What Is a Factorial?
The factorial of a non-negative integer n, written n!, is the product of every positive integer from 1 up to n. For example, \(5! = 1 \times 2 \times 3 \times 4 \times 5 = 120\). By mathematical convention, \(0! = 1\) (the empty product). Factorials grow extremely fast — 10! is already over three million — so this calculator supports values from 0 up to 170, the largest factorial that fits in a standard double-precision number.
How to Use the Calculator
Enter a whole number n between 0 and 170 and the tool instantly returns n!. There is nothing else to configure: factorials are defined only for non-negative integers, so any decimals or negatives are not accepted. The result panel shows the full computed value of n!.
The Formula Explained
Mathematically, $$\text{n}! = \prod_{i=1}^{\text{n}} i = 1 \times 2 \times 3 \times \cdots \times \text{n}$$ It can also be written recursively as \(n! = n \times (n - 1)!\), with the base case \(0! = 1\). Each step simply multiplies the running product by the next integer. Factorials count the number of ways to arrange n distinct objects in order (permutations), which is why they appear throughout combinatorics, probability, and series expansions.
Worked Example
To find 6!, multiply step by step: \(1 \times 2 = 2\), \(\times 3 = 6\), \(\times 4 = 24\), \(\times 5 = 120\), \(\times 6 = 720\).
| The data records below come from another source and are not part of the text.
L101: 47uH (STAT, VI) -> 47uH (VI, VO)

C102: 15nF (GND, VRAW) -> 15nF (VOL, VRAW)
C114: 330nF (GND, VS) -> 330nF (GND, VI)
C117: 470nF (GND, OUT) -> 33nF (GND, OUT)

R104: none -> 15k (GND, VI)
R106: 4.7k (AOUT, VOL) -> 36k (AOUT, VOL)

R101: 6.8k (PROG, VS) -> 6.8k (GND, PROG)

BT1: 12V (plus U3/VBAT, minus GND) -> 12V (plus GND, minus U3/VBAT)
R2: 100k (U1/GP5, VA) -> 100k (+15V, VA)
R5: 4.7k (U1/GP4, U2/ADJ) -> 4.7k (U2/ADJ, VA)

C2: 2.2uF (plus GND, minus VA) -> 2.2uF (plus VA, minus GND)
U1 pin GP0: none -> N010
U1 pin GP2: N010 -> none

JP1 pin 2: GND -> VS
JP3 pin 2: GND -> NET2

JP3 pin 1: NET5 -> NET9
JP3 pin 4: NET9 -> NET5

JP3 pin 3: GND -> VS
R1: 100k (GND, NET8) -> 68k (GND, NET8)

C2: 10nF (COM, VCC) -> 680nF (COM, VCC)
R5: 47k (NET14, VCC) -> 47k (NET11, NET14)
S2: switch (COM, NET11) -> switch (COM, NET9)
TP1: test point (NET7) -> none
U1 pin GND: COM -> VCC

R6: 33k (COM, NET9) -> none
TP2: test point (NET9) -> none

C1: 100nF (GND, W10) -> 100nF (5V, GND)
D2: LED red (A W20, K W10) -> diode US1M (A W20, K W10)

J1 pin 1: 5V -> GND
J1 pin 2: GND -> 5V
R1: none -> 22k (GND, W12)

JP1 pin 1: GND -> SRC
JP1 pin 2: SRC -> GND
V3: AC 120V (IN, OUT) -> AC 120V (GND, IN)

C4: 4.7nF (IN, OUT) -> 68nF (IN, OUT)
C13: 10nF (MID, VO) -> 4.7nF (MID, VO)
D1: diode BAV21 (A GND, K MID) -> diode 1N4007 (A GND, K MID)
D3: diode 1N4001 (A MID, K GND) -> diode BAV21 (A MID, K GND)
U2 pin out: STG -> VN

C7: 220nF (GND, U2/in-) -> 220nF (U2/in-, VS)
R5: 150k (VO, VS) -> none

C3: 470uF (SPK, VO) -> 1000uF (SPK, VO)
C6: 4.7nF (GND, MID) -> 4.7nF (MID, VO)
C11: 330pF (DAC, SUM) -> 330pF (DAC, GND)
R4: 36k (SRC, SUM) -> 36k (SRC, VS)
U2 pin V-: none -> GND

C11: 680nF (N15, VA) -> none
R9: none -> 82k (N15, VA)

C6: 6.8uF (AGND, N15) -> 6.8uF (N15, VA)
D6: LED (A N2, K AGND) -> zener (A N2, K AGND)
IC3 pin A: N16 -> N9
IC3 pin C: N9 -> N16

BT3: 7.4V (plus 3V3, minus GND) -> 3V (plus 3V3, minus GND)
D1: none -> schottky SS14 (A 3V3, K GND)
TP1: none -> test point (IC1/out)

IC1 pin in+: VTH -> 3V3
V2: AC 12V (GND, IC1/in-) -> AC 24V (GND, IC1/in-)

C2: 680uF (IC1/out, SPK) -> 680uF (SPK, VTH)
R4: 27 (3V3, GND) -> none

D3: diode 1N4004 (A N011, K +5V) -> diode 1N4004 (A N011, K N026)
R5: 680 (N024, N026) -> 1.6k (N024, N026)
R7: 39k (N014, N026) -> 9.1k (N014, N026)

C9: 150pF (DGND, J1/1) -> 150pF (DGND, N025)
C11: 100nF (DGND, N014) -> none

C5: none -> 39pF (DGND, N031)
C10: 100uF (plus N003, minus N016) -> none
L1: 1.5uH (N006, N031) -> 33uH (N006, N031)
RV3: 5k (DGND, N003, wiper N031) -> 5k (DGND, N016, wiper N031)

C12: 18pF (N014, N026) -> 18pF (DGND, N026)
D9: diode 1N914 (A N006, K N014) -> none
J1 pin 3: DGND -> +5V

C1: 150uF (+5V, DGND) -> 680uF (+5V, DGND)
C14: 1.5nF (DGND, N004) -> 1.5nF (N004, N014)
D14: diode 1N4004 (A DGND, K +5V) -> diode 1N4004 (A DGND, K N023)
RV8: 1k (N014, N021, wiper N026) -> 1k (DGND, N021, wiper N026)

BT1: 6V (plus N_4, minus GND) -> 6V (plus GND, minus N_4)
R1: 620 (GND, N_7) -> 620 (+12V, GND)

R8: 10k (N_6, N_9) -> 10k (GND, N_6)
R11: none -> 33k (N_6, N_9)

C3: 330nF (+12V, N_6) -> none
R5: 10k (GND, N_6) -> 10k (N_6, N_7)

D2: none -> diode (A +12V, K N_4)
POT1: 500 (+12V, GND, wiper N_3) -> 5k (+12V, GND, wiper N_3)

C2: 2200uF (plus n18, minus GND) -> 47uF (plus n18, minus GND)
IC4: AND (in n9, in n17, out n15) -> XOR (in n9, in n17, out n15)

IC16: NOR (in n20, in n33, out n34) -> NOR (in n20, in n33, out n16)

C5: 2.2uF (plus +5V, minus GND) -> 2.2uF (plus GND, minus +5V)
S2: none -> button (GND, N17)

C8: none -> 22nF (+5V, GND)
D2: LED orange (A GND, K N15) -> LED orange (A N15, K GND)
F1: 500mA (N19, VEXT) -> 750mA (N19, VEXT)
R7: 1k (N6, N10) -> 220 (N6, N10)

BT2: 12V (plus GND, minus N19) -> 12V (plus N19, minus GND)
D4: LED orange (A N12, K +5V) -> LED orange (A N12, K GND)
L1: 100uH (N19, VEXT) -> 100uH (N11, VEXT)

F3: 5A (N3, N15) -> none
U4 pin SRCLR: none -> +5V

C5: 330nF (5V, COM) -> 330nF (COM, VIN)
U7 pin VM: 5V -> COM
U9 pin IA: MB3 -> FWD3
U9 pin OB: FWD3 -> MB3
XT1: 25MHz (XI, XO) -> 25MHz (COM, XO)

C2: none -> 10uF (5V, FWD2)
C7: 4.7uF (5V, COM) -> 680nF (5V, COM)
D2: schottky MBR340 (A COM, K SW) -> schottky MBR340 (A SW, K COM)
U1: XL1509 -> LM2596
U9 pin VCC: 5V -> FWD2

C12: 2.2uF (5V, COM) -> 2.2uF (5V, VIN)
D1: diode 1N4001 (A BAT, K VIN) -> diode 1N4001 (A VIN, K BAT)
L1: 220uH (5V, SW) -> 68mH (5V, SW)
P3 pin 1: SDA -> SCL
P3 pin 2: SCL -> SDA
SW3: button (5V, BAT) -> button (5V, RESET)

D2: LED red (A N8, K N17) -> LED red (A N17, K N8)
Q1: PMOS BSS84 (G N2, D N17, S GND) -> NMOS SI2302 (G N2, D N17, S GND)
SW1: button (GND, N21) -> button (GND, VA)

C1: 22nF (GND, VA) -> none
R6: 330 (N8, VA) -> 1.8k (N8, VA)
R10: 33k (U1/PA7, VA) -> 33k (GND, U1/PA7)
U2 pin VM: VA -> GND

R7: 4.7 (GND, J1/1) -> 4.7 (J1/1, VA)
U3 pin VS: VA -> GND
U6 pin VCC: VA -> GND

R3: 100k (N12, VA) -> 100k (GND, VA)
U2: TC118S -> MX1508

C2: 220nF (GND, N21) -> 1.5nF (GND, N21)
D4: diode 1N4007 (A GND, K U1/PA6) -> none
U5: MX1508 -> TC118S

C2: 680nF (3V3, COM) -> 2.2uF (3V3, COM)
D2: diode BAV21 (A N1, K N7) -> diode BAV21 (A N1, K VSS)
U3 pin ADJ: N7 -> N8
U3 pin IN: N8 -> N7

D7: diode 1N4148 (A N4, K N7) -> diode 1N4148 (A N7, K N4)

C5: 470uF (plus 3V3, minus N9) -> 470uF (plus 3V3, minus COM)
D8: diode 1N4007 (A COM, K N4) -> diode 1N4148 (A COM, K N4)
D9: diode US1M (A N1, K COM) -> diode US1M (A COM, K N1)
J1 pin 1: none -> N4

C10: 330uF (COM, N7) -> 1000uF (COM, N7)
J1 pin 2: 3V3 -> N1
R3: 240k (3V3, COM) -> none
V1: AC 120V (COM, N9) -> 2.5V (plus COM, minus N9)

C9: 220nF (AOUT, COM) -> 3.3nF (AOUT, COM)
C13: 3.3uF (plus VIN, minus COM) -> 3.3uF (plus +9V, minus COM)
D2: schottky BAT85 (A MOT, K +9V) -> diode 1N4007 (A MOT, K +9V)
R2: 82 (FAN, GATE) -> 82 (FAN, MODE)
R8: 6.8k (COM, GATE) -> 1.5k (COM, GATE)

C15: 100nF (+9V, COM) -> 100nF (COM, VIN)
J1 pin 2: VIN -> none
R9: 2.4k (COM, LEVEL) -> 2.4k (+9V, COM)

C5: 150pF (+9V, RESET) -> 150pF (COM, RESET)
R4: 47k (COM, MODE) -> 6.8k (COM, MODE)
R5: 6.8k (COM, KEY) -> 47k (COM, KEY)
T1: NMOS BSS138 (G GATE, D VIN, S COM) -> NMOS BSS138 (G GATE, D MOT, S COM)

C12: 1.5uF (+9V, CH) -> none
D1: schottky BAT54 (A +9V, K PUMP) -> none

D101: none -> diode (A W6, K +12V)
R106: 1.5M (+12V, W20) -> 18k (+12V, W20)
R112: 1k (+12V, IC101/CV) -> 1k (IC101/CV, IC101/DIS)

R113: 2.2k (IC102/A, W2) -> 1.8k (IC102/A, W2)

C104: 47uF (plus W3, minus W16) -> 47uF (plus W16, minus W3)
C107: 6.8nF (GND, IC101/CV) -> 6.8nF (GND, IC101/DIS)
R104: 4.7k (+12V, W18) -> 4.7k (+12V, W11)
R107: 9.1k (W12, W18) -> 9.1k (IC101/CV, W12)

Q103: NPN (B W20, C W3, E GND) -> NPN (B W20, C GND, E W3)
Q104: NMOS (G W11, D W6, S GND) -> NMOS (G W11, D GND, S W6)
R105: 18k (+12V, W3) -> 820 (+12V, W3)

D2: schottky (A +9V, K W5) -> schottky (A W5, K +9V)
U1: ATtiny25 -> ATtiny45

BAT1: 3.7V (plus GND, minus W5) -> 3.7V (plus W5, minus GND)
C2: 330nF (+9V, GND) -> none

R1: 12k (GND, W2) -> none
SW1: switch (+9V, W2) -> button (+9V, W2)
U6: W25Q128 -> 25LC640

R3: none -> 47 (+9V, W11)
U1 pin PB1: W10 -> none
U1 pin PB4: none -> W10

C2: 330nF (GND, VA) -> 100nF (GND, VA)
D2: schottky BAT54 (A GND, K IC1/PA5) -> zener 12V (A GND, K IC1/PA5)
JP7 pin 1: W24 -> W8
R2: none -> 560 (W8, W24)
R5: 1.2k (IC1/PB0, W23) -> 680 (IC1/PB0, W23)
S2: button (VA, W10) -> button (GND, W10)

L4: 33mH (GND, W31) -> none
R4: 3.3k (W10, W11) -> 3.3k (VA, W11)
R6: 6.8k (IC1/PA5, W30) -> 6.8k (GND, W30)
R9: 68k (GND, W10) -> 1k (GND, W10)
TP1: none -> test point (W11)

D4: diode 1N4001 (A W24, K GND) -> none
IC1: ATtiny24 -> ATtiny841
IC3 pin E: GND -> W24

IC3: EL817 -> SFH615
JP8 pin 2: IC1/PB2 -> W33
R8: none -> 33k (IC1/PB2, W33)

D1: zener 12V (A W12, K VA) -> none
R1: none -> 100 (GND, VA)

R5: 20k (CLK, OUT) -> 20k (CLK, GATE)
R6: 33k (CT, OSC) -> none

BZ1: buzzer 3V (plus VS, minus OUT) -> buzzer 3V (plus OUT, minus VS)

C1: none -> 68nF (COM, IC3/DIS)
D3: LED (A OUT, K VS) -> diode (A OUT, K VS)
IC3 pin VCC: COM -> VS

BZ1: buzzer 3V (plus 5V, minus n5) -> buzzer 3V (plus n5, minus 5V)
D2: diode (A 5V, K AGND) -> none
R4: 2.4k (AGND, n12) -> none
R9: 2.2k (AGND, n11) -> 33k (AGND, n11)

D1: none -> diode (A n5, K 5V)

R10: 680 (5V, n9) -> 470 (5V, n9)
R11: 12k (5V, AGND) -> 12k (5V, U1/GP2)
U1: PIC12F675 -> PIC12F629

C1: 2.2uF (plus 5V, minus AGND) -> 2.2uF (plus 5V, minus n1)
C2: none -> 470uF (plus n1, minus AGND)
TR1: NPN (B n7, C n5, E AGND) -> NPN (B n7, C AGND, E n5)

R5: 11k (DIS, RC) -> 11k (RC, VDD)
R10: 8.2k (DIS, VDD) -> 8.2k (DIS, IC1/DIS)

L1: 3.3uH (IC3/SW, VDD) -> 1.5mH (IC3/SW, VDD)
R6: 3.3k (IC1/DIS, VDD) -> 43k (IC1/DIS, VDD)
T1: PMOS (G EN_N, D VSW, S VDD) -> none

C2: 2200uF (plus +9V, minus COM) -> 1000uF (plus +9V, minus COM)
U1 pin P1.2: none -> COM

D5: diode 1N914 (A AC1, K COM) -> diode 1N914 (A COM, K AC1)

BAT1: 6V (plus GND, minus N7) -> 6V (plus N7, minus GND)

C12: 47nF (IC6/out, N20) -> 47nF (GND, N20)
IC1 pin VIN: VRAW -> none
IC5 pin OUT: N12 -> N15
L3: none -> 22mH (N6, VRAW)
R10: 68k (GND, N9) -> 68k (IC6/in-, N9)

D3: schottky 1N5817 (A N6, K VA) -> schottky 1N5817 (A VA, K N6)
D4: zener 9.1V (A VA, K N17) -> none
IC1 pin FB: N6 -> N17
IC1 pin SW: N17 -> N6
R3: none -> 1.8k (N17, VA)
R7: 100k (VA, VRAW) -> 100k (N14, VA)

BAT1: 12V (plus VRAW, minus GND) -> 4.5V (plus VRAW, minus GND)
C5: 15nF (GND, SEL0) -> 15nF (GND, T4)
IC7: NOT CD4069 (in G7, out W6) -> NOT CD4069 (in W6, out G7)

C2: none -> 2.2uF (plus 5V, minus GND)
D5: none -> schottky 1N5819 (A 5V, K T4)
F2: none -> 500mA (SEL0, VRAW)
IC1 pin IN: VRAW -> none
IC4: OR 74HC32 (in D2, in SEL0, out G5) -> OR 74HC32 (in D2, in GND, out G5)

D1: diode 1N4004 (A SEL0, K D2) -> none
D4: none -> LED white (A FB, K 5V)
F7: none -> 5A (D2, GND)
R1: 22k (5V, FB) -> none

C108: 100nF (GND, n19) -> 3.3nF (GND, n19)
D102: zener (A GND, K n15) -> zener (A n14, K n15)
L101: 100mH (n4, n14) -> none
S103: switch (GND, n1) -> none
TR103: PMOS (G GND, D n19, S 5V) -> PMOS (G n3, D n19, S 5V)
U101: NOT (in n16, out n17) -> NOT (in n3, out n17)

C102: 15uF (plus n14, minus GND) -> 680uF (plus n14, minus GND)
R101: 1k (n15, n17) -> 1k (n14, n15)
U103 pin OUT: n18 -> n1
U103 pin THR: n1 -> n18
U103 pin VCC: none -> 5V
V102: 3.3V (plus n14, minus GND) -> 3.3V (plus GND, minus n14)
So $$6! = 720$$ This means there are 720 different ways to order six distinct items.
FAQ
Why is 0! equal to 1? The factorial counts permutations, and there is exactly one way to arrange zero objects (the empty arrangement). It also keeps formulas like nCr consistent.
Can I compute the factorial of a decimal? Not with the basic factorial. Extending factorials to non-integers requires the Gamma function, which this calculator does not cover.
Why stop at 170? \(170! \approx 7.26 \times 10^{306}\) is the largest factorial below the maximum value a double-precision floating-point number can hold; 171! overflows to infinity.